У моря пустынного, моря полночного
Юноша грустный стоит.
В груди тревога, сомненьем полна голова,
И мрачно волнам говорит он:
«О разрешите мне, волны,
Загадку жизни —
Древнюю, полную муки загадку,
Уж много мудрило над нею голов —
Голов в колпаках с иероглифами,
Голов в чалмах и черных, с перьями, шапках,
Голов в париках, и тысячи тысяч других,
Голов человеческих, жалких, бессильных…
Скажите мне, волны, что есть человек?
Откуда пришел он? Куда пойдет?
И кто там над нами на звездах живет?»
Волны журчат своим вечным журчаньем:
Веет ветер; бегут облака;
Блещут звезды безучастно холодные;
И дурак ожидает ответа!
Г. Гейне
Те философские вопросы, с которыми гейневский герой обращается к морским волнам, после того как без успеха обращался к современной ему немецкой идеалистической философии Фихте, Шеллинга и Гегеля, эти «последние», «высшие» или «вечные» вопросы не во все времена обнаружили те свойства, за которые получили характеристику «проклятых». Так называемые «органические» эпохи, когда общественный мир стоит твердо на своих китах, и эти серьезные, флегматичные животные, не тревожимые острыми гарпунами практических противоречий и идейной критики, не проявляют опасной склонности ворочаться с боку на бок и нырять, — органические эпохи, в сущности, не знают проклятых вопросов. Если бы наш симпатичный молодой метафизик адресовал свои вопросы, например, к тому не тронутому капитализмом и культурой натурально-хозяйственному мужичку, который некогда был настоящим «китом» для целого стройного, полного надежд старонароднического мировоззрения, а ныне превратился почти в мифическое существо, — то ответы получились бы определенные и вразумительные, чуждые всякой «тревоги» и «сомнений». Правда, эти ответы не удовлетворили бы, вероятно, нашего героя, может быть, показались бы ему вовсе даже не ответами; но это именно потому, что он — представитель совершенно иной, «критической» или «переходной» эпохи, которая уже выполнила одну половину дела — покончила со старыми ответами, но не успела выполнить другой — покончить со старыми вопросами.

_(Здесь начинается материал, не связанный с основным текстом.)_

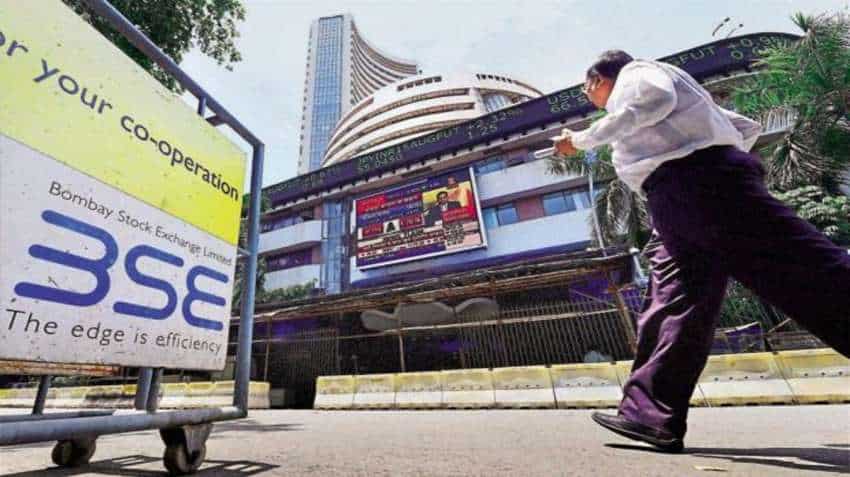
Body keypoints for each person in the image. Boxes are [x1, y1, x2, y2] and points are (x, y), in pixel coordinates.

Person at [553, 50, 850, 453]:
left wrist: (579, 140)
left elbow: (654, 100)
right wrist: (718, 153)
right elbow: (745, 127)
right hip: (679, 195)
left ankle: (649, 412)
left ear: (597, 80)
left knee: (804, 269)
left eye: (587, 90)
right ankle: (647, 415)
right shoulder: (687, 95)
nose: (590, 98)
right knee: (673, 304)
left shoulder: (638, 74)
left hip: (698, 186)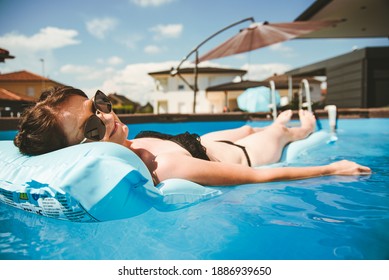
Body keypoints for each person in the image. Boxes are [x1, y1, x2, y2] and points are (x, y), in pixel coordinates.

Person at [14, 86, 371, 186]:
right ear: (81, 151)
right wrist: (331, 168)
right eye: (93, 127)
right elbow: (260, 176)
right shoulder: (167, 167)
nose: (107, 116)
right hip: (244, 155)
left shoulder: (125, 143)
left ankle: (269, 122)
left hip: (204, 142)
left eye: (100, 104)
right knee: (280, 131)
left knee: (247, 125)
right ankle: (297, 125)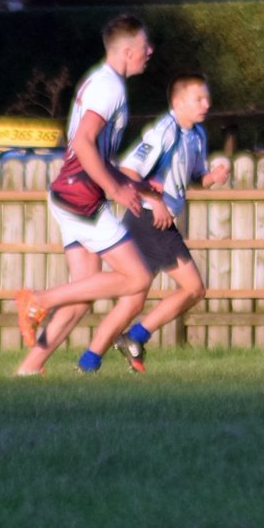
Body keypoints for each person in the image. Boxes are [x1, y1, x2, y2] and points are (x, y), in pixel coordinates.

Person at [14, 15, 153, 376]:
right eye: (144, 46)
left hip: (69, 192)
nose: (150, 51)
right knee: (138, 278)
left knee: (81, 295)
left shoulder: (101, 80)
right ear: (127, 51)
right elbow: (83, 142)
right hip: (82, 199)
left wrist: (131, 184)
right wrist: (115, 189)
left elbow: (94, 153)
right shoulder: (109, 87)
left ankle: (28, 370)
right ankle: (38, 300)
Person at [97, 73, 231, 373]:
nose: (206, 104)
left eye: (207, 98)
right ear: (178, 102)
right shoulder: (164, 132)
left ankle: (88, 362)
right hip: (149, 219)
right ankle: (135, 337)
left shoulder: (197, 134)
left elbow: (195, 179)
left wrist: (214, 176)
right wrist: (156, 201)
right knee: (194, 289)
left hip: (152, 219)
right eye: (199, 99)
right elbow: (129, 172)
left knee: (133, 299)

Философское и теологическое образование «мрачного юноши» не может подлежать сомнению. Он знаком со всевозможными ответами, какие когда-либо давались мудрецами человеческого рода на занимающие его вопросы. Почему же он не в состоянии успокоиться ни на одном из этих ответов? Что довело его до такого безнадежного к ним недоверия, что морские волны кажутся ему более компетентными в метафизике, чем мудрые авторы этих ответов, и что даже головы означенных мудрых людей он считает вполне достаточным классифицировать по тем колпакам, которыми они украшены?
Во всех ответах метафизиков и теологов он нашел одно общее и крайне прискорбное свойство: развертываться в бесконечные ряды, не двигаясь с места.
«В чем состоит существо человека?» — спрашивает, например, он, и ему, положим, отвечают: «В бессмертной душе». «А в чем существо этой души?» — спрашивает он тогда. Допустим, что на это дается такой ответ: в вечном стремлении к абсолютному идеалу добра, истины и красоты. «А что такое этот идеал?» — продолжает он; и когда ему дадут определение: идеал этот есть то-то и то-то, — он вынужден спрашивать дальше: «Что есть это самое „то-то и то-то“, которое заняло место сказуемого при подлежащем „абсолютный идеал“»? — и т. д., без конца. Перед ним выступает как будто бесконечный ряд отраженных образов в двух параллельных зеркалах. Успокоиться на каком-нибудь из ответов его ум может так же мало, как его зрение остановиться на котором-нибудь из отражений. Напротив, образы становятся все более тусклыми, ответы все менее понятными, чувство неудовлетворенности возрастает.